WHAT THE EXERCISE ASKS >> Restate word for word each line of the data, starting at the one containing "What follows is" and running through the last.

[[ INPUT DATA open ]]

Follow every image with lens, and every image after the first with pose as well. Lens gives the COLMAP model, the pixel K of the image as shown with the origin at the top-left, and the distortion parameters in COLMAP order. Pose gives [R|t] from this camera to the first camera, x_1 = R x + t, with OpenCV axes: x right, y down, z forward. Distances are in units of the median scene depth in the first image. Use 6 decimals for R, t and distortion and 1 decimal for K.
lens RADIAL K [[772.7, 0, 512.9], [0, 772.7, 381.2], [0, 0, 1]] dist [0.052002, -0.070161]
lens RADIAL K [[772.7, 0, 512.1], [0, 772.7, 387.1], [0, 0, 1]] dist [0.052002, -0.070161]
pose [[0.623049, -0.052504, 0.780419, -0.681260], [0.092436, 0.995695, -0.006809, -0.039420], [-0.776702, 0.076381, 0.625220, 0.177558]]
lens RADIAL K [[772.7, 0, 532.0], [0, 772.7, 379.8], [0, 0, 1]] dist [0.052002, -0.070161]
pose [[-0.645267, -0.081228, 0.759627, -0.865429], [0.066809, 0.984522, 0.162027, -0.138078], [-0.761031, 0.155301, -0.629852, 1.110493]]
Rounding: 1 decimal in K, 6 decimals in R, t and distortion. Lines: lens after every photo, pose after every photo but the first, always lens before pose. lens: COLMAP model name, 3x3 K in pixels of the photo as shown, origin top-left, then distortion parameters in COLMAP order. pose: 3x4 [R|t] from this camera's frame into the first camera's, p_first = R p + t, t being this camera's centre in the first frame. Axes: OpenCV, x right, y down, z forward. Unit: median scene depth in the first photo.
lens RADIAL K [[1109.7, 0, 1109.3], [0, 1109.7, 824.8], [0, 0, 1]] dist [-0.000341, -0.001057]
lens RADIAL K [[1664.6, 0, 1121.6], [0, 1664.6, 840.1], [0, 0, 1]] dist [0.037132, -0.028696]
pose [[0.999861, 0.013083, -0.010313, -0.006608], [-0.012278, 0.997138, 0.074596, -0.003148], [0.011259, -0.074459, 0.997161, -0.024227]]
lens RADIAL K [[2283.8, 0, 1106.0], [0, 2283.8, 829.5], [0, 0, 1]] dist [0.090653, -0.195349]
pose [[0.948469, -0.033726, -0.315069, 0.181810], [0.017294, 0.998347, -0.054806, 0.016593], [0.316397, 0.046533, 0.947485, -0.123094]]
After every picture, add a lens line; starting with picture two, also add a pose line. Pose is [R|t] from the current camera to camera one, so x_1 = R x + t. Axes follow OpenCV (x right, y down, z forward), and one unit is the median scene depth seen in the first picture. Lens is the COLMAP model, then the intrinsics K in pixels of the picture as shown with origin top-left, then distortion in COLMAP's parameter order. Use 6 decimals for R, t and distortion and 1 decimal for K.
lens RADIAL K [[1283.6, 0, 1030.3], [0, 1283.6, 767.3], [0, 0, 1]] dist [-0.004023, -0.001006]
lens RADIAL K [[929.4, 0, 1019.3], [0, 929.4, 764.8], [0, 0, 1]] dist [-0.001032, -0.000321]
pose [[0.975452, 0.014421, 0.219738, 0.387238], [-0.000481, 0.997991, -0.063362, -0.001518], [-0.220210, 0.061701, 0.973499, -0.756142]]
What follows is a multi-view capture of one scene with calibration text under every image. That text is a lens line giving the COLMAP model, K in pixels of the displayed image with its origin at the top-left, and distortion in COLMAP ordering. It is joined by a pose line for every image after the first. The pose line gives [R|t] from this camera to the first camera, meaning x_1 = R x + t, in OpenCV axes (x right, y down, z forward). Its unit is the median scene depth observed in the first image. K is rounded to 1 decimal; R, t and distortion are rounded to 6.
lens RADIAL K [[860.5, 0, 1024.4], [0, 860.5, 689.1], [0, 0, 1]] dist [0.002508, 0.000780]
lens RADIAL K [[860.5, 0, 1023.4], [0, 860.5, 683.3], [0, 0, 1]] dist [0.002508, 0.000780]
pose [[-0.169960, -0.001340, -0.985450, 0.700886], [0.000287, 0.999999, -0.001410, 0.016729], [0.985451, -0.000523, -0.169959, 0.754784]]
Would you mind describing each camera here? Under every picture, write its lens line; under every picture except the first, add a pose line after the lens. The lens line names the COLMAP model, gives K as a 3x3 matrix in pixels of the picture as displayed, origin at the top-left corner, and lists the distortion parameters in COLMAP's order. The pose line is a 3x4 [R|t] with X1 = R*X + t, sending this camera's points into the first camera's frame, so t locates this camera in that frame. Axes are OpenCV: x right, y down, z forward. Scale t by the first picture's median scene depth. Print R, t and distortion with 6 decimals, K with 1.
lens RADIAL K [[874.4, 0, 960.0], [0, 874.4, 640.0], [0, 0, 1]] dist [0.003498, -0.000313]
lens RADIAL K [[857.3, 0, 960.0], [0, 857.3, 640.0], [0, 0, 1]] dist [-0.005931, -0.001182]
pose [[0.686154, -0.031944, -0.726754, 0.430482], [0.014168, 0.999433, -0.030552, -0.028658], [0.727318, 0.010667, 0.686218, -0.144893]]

[[ INPUT DATA closed ]]

REPLY TO THE TASK >>
What follows is a multi-view capture of one scene with calibration text under every image. That text is a lens line giving the COLMAP model, K in pixels of the displayed image with its origin at the top-left, and distortion in COLMAP ordering. It is joined by a pose line for every image after the first. The pose line gives [R|t] from this camera to the first camera, meaning x_1 = R x + t, in OpenCV axes (x right, y down, z forward). Its unit is the median scene depth observed in the first image. K is rounded to 1 decimal; R, t and distortion are rounded to 6.
lens RADIAL K [[860.5, 0, 1024.4], [0, 860.5, 689.1], [0, 0, 1]] dist [0.002508, 0.000780]
lens RADIAL K [[860.5, 0, 1023.4], [0, 860.5, 683.3], [0, 0, 1]] dist [0.002508, 0.000780]
pose [[-0.169960, -0.001340, -0.985450, 0.700886], [0.000287, 0.999999, -0.001410, 0.016729], [0.985451, -0.000523, -0.169959, 0.754784]]
Would you mind describing each camera here? Under every picture, write its lens line; under every picture except the first, add a pose line after the lens. The lens line names the COLMAP model, gives K as a 3x3 matrix in pixels of the picture as displayed, origin at the top-left corner, and lists the distortion parameters in COLMAP's order. The pose line is a 3x4 [R|t] with X1 = R*X + t, sending this camera's points into the first camera's frame, so t locates this camera in that frame. Axes are OpenCV: x right, y down, z forward. Scale t by the first picture's median scene depth. Print R, t and distortion with 6 decimals, K with 1.
lens RADIAL K [[874.4, 0, 960.0], [0, 874.4, 640.0], [0, 0, 1]] dist [0.003498, -0.000313]
lens RADIAL K [[857.3, 0, 960.0], [0, 857.3, 640.0], [0, 0, 1]] dist [-0.005931, -0.001182]
pose [[0.686154, -0.031944, -0.726754, 0.430482], [0.014168, 0.999433, -0.030552, -0.028658], [0.727318, 0.010667, 0.686218, -0.144893]]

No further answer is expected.